I know there have been attempts to determine the probability of intelligence evolving, but we have no evidence to test theory. Other than ourselves. It could be more common than we think, or less common. From the evidence we have, about all that we can say is that it is not probable that two different intelligent species of similar intelligence cannot evolve to dominate on the same planet. How many that may exist outside of this place is at best and educated guess.

We have to have developed intelligence just to be able to think about what it would be like not to be here or have evolved as we have.

Who knows what would have happened if the Chicxulub impact had not occurred. Maybe if you have evolution long enough, eventually intelligence will crop up. From a scientific standpoint, we got lucky. From the position of belief, we were ordained.

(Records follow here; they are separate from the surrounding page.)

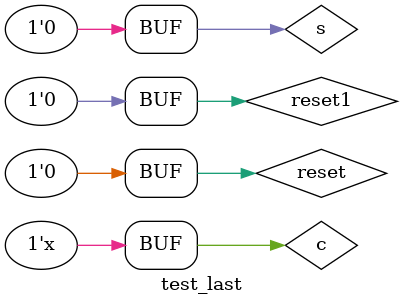
<source format=v>
`timescale 1ns / 1ps


module test_last;

	// Inputs
	reg reset;
	reg reset1;
	reg s;
	reg c;

	// Outputs
	wire [24:0] count;
	wire [2:0] out;
	wire clk_out;

	// Instantiate the Unit Under Test (UUT)
	up_down_counter uut (
		.count(count), 
		.out(out), 
		.clk_out(clk_out), 
		.reset(reset),
		.reset1(reset1),
		.s(s), 
		.c(c)
	);
	   always
		#10 c=~c;
	initial begin
		// Initialize Inputs
		s = 0;
		c = 0;
		reset = 1;
		#100;
		reset =0;
		reset1=1;
		#1000000000;
      reset1=0;
		// Add stimulus here

	end
      
endmodule


</source>
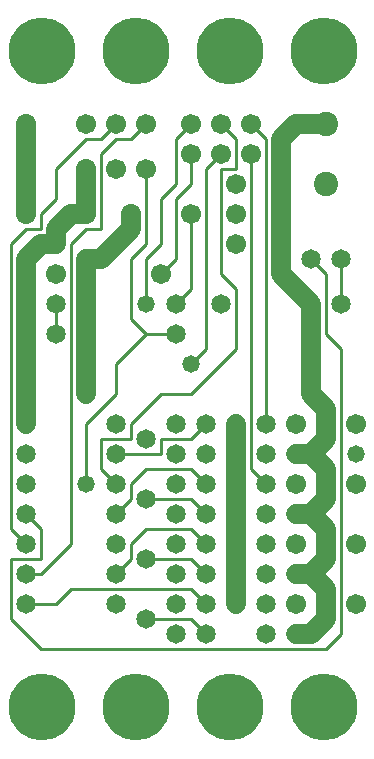
<source format=gtl>
%MOIN*%
%FSLAX25Y25*%
G04 D10 used for Character Trace; *
G04     Circle (OD=.01000) (No hole)*
G04 D11 used for Power Trace; *
G04     Circle (OD=.06700) (No hole)*
G04 D12 used for Signal Trace; *
G04     Circle (OD=.01100) (No hole)*
G04 D13 used for Via; *
G04     Circle (OD=.05800) (Round. Hole ID=.02800)*
G04 D14 used for Component hole; *
G04     Circle (OD=.06500) (Round. Hole ID=.03500)*
G04 D15 used for Component hole; *
G04     Circle (OD=.06700) (Round. Hole ID=.04300)*
G04 D16 used for Component hole; *
G04     Circle (OD=.08100) (Round. Hole ID=.05100)*
G04 D17 used for Component hole; *
G04     Circle (OD=.08900) (Round. Hole ID=.05900)*
G04 D18 used for Component hole; *
G04     Circle (OD=.11300) (Round. Hole ID=.08300)*
G04 D19 used for Component hole; *
G04     Circle (OD=.16000) (Round. Hole ID=.13000)*
G04 D20 used for Component hole; *
G04     Circle (OD=.18300) (Round. Hole ID=.15300)*
G04 D21 used for Component hole; *
G04     Circle (OD=.22291) (Round. Hole ID=.19291)*
%ADD10C,.01000*%
%ADD11C,.06700*%
%ADD12C,.01100*%
%ADD13C,.05800*%
%ADD14C,.06500*%
%ADD15C,.06700*%
%ADD16C,.08100*%
%ADD17C,.08900*%
%ADD18C,.11300*%
%ADD19C,.16000*%
%ADD20C,.18300*%
%ADD21C,.22291*%
%IPPOS*%
%LPD*%
G90*X0Y0D02*D21*X15625Y15625D03*D12*              
X15000Y35000D02*X110000D01*X115000Y40000D01*      
Y135000D01*X110000Y140000D01*Y160000D01*          
X105000Y165000D01*D14*D03*X115000D03*D12*         
Y150000D01*D14*D03*D11*X105000Y120000D02*         
Y150000D01*X110000Y115000D02*X105000Y120000D01*   
X110000Y110000D02*Y115000D01*D15*Y110000D03*D11*  
Y105000D01*X105000Y100000D01*X110000Y95000D01*    
Y90000D01*D15*D03*D11*Y85000D01*X105000Y80000D01* 
X110000Y75000D01*Y70000D01*D15*D03*D11*Y65000D01* 
X105000Y60000D01*X110000Y55000D01*Y50000D01*D15*  
D03*D11*Y45000D01*X105000Y40000D01*X100000D01*D14*
D03*X90000Y50000D03*D15*X100000D03*D14*           
X90000Y40000D03*X80000Y50000D03*D11*Y70000D01*D14*
D03*D11*Y90000D01*D14*D03*D11*Y110000D01*D14*D03* 
X90000Y100000D03*X70000D03*X90000Y110000D03*D12*  
Y205000D01*X85000Y210000D01*D15*D03*D12*          
X80000Y195000D02*Y205000D01*X75000Y195000D02*     
X80000D01*X75000Y160000D02*Y195000D01*            
X80000Y155000D02*X75000Y160000D01*                
X80000Y135000D02*Y155000D01*X65000Y120000D02*     
X80000Y135000D01*X55000Y120000D02*X65000D01*      
X45000Y110000D02*X55000Y120000D01*                
X45000Y105000D02*Y110000D01*X35000Y105000D02*     
X45000D01*X35000Y95000D02*Y105000D01*             
X40000Y90000D02*X35000Y95000D01*D14*              
X40000Y90000D03*D12*Y80000D02*X45000Y85000D01*D14*
X40000Y80000D03*D12*X45000Y85000D02*Y90000D01*    
X50000Y95000D01*X65000D01*X70000Y90000D01*D14*D03*
D12*Y80000D02*X65000Y85000D01*D14*X70000Y80000D03*
D12*X50000Y85000D02*X65000D01*D14*X50000D03*      
X60000Y80000D03*D12*X45000Y70000D02*              
X50000Y75000D01*X45000Y65000D02*Y70000D01*        
X40000Y60000D02*X45000Y65000D01*D14*              
X40000Y60000D03*Y70000D03*Y50000D03*              
X50000Y65000D03*D12*X65000D01*X70000Y60000D01*D14*
D03*D12*Y50000D02*X65000Y55000D01*D14*            
X70000Y50000D03*D12*X25000Y55000D02*X65000D01*    
X20000Y50000D02*X25000Y55000D01*X10000Y50000D02*  
X20000D01*D14*X10000D03*D12*X15000Y35000D02*      
X5000Y45000D01*Y65000D01*X15000D01*Y75000D01*     
X10000Y80000D01*D14*D03*D12*Y70000D02*            
X5000Y75000D01*D14*X10000Y70000D03*D12*           
X5000Y75000D02*Y170000D01*X10000Y175000D01*       
X15000D01*Y180000D01*X20000Y185000D01*Y195000D01* 
X30000Y205000D01*X35000D01*X40000Y210000D01*D15*  
D03*D12*Y205000D02*X45000D01*X35000Y200000D02*    
X40000Y205000D01*X35000Y175000D02*Y200000D01*     
X30000Y175000D02*X35000D01*X25000Y170000D02*      
X30000Y175000D01*X25000Y70000D02*Y170000D01*      
X15000Y60000D02*X25000Y70000D01*X10000Y60000D02*  
X15000D01*D14*X10000D03*D13*X30000Y90000D03*D12*  
Y110000D01*X40000Y120000D01*Y130000D01*           
X50000Y140000D01*X60000D01*D14*D03*D13*           
X50000Y150000D03*D12*Y165000D01*X55000Y170000D01* 
Y185000D01*X60000Y190000D01*Y205000D01*           
X65000Y210000D01*D15*D03*X75000Y200000D03*D12*    
X70000Y195000D01*Y135000D01*X65000Y130000D01*D13* 
D03*D12*X50000Y140000D02*X45000Y145000D01*        
Y165000D01*X50000Y170000D01*Y195000D01*D15*D03*   
D12*X60000Y165000D02*Y185000D01*X55000Y160000D02* 
X60000Y165000D01*D15*X55000Y160000D03*D12*        
X60000Y150000D02*X65000Y155000D01*D14*            
X60000Y150000D03*D12*X65000Y155000D02*Y180000D01* 
D15*D03*D12*X60000Y185000D02*X65000Y190000D01*    
Y200000D01*D15*D03*X75000Y210000D03*D12*          
X80000Y205000D01*D15*X85000Y200000D03*D12*        
Y95000D01*X90000Y90000D01*D14*D03*                
X100000Y80000D03*D11*X105000D01*D15*              
X100000Y70000D03*Y90000D03*X120000Y70000D03*D14*  
X90000Y80000D03*D15*X120000Y90000D03*D14*         
X90000Y70000D03*D13*X120000Y100000D03*D14*        
X90000Y60000D03*X100000D03*D11*X105000D01*D15*    
X120000Y50000D03*D14*X70000Y70000D03*D12*         
X65000Y75000D01*X50000D01*D14*X60000Y70000D03*    
Y90000D03*Y60000D03*Y100000D03*D12*X40000D02*     
X55000D01*D14*X40000D03*Y110000D03*               
X50000Y105000D03*D12*X55000Y100000D02*Y105000D01* 
X65000D01*X70000Y110000D01*D14*D03*X60000D03*     
X100000Y100000D03*D11*X105000D01*D15*             
X100000Y110000D03*X120000D03*D14*X60000Y50000D03* 
D11*X105000Y150000D02*X95000Y160000D01*Y205000D01*
X100000Y210000D01*X110000D01*D16*D03*Y190000D03*  
D21*X109375Y234375D03*D15*X80000Y180000D03*D21*   
X78125Y234375D03*D15*X80000Y190000D03*Y170000D03* 
D14*X75000Y150000D03*D15*X50000Y210000D03*D12*    
X45000Y205000D01*D15*X40000Y195000D03*            
X30000Y210000D03*Y195000D03*D11*Y180000D01*D15*   
D03*D11*X25000D01*X20000Y175000D01*Y170000D01*    
X15000D01*X10000Y165000D01*Y120000D01*D14*D03*D11*
Y110000D01*D14*D03*Y100000D03*Y90000D03*          
X30000Y120000D03*D11*Y165000D01*D13*D03*D11*      
X35000D01*X45000Y175000D01*Y180000D01*D15*D03*    
X20000Y160000D03*D14*Y150000D03*D12*Y140000D01*   
D14*D03*D15*X10000Y180000D03*D11*Y195000D01*D15*  
D03*D11*Y210000D01*D15*D03*D21*X15625Y234375D03*  
X46875D03*D14*X50000Y45000D03*D12*X65000D01*      
X70000Y40000D01*D14*D03*X60000D03*D21*            
X46875Y15625D03*X78125D03*X109375D03*M02*         

</source>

Some beliefs anyway.
 

Evangelicalhumanist

"Truth" isn't a thing...
Premium Member
If humans never came to be, what animal would have dominated the world? Because one animal has to be at the top of the food chain... And that animal will always overproduce - no escaping it...

Also, would the alternate animal have been more or less environmentally healthy, considering it's appetite, and what it would have eaten. Would the food chain have been altered for the better or worse?

...What about that animals waste? Would the planet be covered in feces? Because they surely wouldn't have waste management.
Most of your suppositions have very little to do with how nature works. There is no reason to suppose that only one animal has to be top of the food chain, unless you presume that disease can't kill off the top dog. You also mischaracterize animal waste, which is pretty generally recycled. It's only our human waste, non-biodegradable, that sticks around forever and poisons our world.